2. Cool, yeah, VoodooAi 2.0 will include options like you mentioned... it might be a few weeks, but I am doing some really cool stuff with it. Right now, it is kind of a priority, simply because I have not trained the models in quite some time, and if it goes much longer, the precision and accuracy will start to suffer. Basically what I am doing is building the infrastructure so that we can quickly retrain the models every month or two. I am almost finished with the infrastructure, and once that is finished, I will start training the models, so that will free me up to work on other things, since training the models will be a lot of "hurry up and wait"... especially with all of the Ai features I am adding... it might take a while for the machine learning computers to do their thing.

3. I still have not figured out what we are going to do on the vulnerable processes... but it will be super quick and easy once we figure out a game plan.
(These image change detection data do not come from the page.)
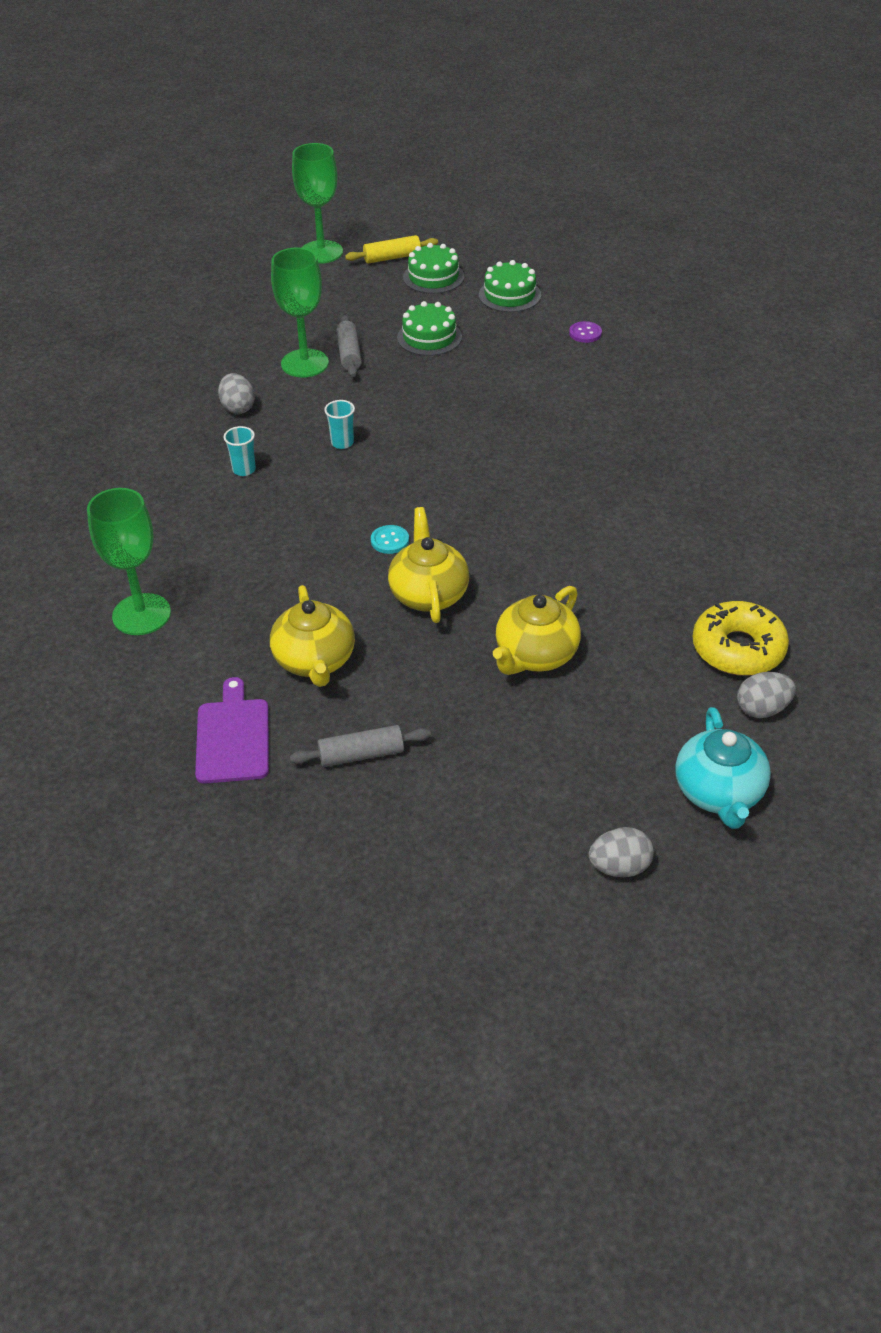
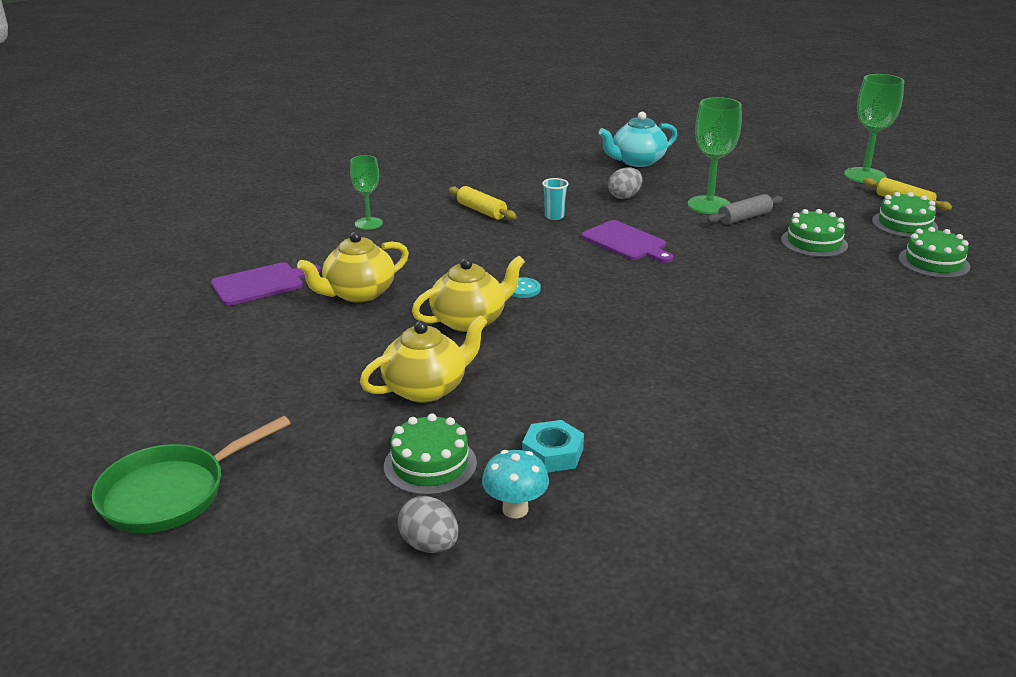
camera: 65 degrees right, 15 degrees down
green goblet [87,488,171,635] -> green goblet [350,155,383,230], size x0.62
grey rolling pin [290,725,431,767] -> none
turquoise cup [324,400,355,449] -> purple cutting board [581,220,673,263]
yellow teapot [493,586,581,675] -> yellow teapot turned 135 degrees clockwise [360,315,487,403]
purple button [569,321,602,343] -> none
grey egg [588,827,654,877] -> green pan [92,416,291,533]
turquoise teapot [675,707,771,829] -> turquoise teapot moved to [599,112,678,167]
yellow donut [693,601,789,676] -> turquoise mushroom [482,450,549,518]
none -> green cake [384,413,477,495]
none -> yellow rolling pin [449,186,517,220]
none -> turquoise nut [522,420,584,473]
Just out of curiosity... if you were going to add a new vulnerable process to the list, what would it be? .

Also, when you say No Vulnerable Processes alerts... do you mean that if an exploit spawns an executable by exploiting rundll32.exe, then it should be auto allowed? Or are you saying it should be auto blocked without an alert? Thank you!

 

Cool, I was thinking that was you, please let me know! BTW, I set the timeout to 3 seconds, we can actually decrease this a little probably... we can play around with it and see. Thank you!

 

Sorry about the posts I missed... there are several that I need to catch up on, and I will do so asap!

Thank you guys for all of your help and encouragement!

 

Option "Allow Vulnerable Processes" I mean allow vulnerable process whatsoever i.e no blocking/no alerts i.e auto allow.

I know the dangers of the vulnerable processes Thats why an option And not default.

 

I have had problems with the install of the program, TrackOff which I have mentioned about in another Wilders' thread, earlier today. The program seems, finally to be working, but now, I keep getting the following popup by VS, and appears to be related to the TrackOff program. I keep allowing it, but it won't accept....Have tried several times to make it stick.

 

Command Lines now list some private information, particularly about what is being played by a music/video player.

 

This file seems suspicious to VoodoAI. If you are using Smart Mode and the file is supicous you always see this prompt.
Maybe it helps to switch to Training Mode to put this file to the whitelist.